Source data:
- Opening Delimiter -

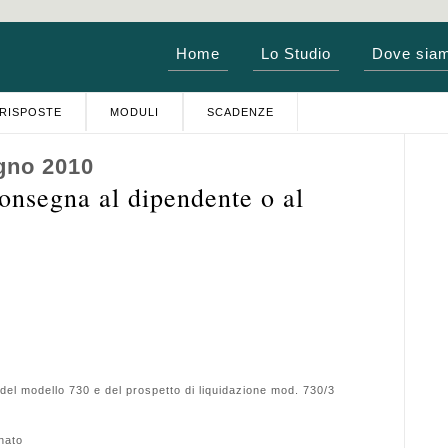
Home
Lo Studio
Dove sia
RISPOSTE
MODULI
SCADENZE
gno 2010
segna al dipendente o al
del modello 730 e del prospetto di liquidazione mod. 730/3
nato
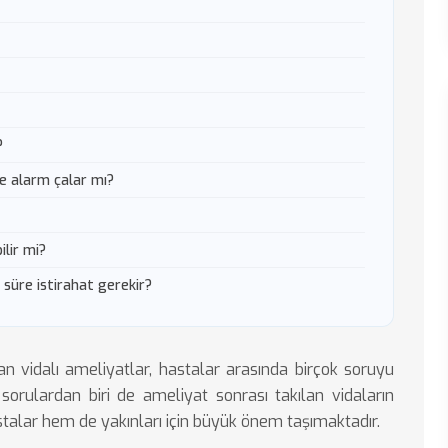
?
de alarm çalar mı?
ilir mi?
 süre istirahat gerekir?
n vidalı ameliyatlar, hastalar arasında birçok soruyu
sorulardan biri de ameliyat sonrası takılan vidaların
stalar hem de yakınları için büyük önem taşımaktadır.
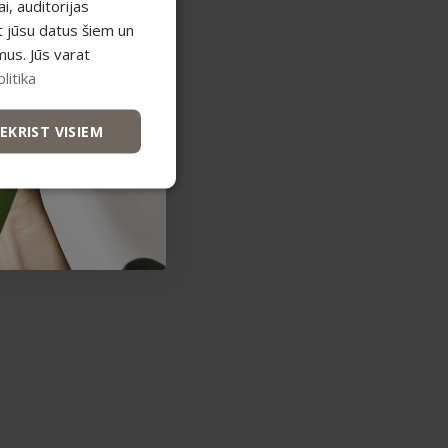
, auditorijas
t jūsu datus šiem un
mus. Jūs varat
litika
IEKRIST VISIEM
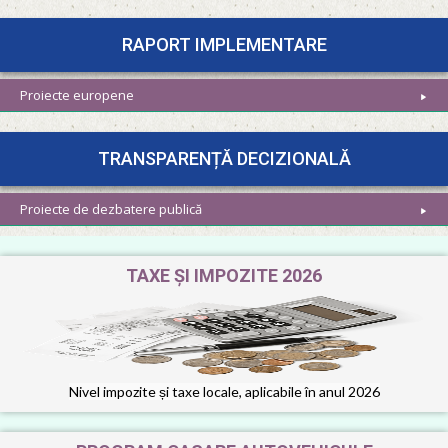
RAPORT IMPLEMENTARE
Proiecte europene
TRANSPARENȚĂ DECIZIONALĂ
Proiecte de dezbatere publică
TAXE ȘI IMPOZITE 2026
Nivel impozite și taxe locale,
aplicabile în anul 2026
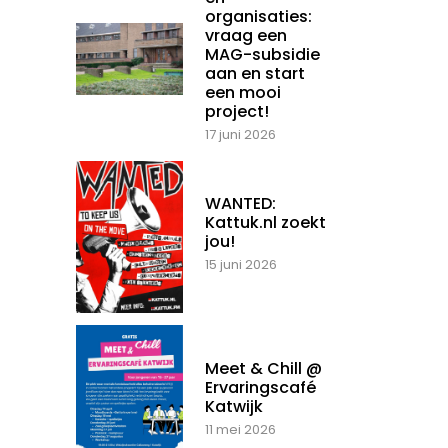
organisaties:
vraag een
MAG-subsidie
aan en start
een mooi
project!
17 juni 2026
WANTED:
Kattuk.nl zoekt
jou!
15 juni 2026
Meet & Chill @
Ervaringscafé
Katwijk
11 mei 2026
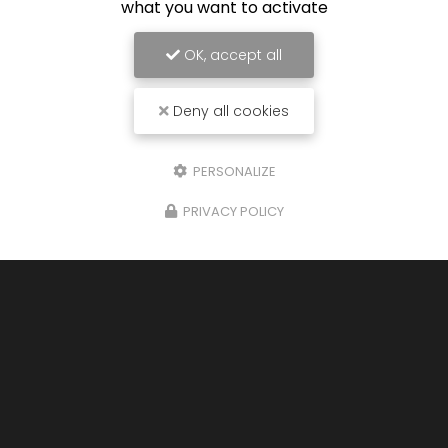
what you want to activate
OK, accept all
Deny all cookies
PERSONALIZE
PRIVACY POLICY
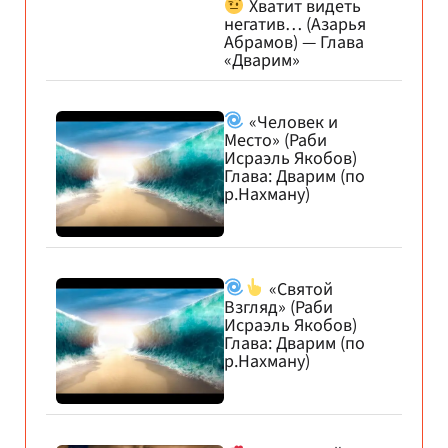
Хватит видеть
негатив… (Азарья
Абрамов) — Глава
«Дварим»
«Человек и
Место» (Раби
Исраэль Якобов)
Глава: Дварим (по
р.Нахману)
«Святой
Взгляд» (Раби
Исраэль Якобов)
Глава: Дварим (по
р.Нахману)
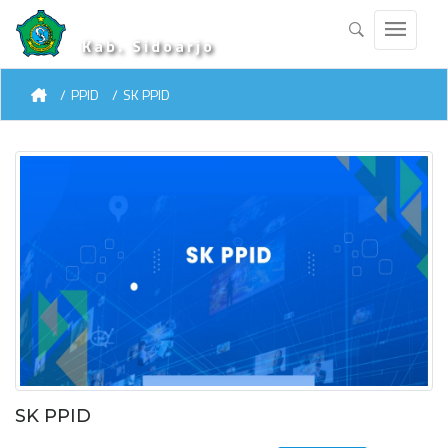
Kab. Sidoarjo
PPID
SK PPID
SK PPID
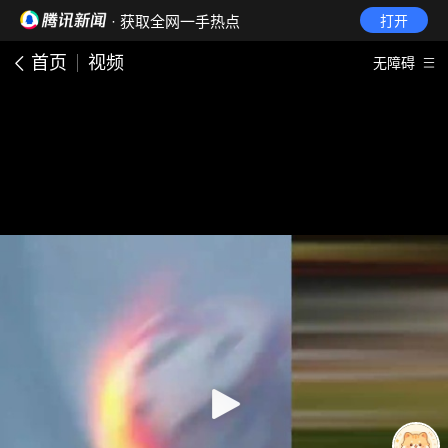
· 获取全网一手热点
打开
首页
视频
无障碍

- Closing Delimiter -

**Exercise brief:** Return only the lines running from the top of the data to the line that holds "n vidalı ameliyatlar, hastalar". Include both of those lines, but skip the pictures.

**Answer area:**
Home
Lo Studio
Dove sia
RISPOSTE
MODULI
SCADENZE
gno 2010
segna al dipendente o al
del modello 730 e del prospetto di liquidazione mod. 730/3
nato
?
de alarm çalar mı?
ilir mi?
 süre istirahat gerekir?
n vidalı ameliyatlar, hastalar arasında birçok soruyu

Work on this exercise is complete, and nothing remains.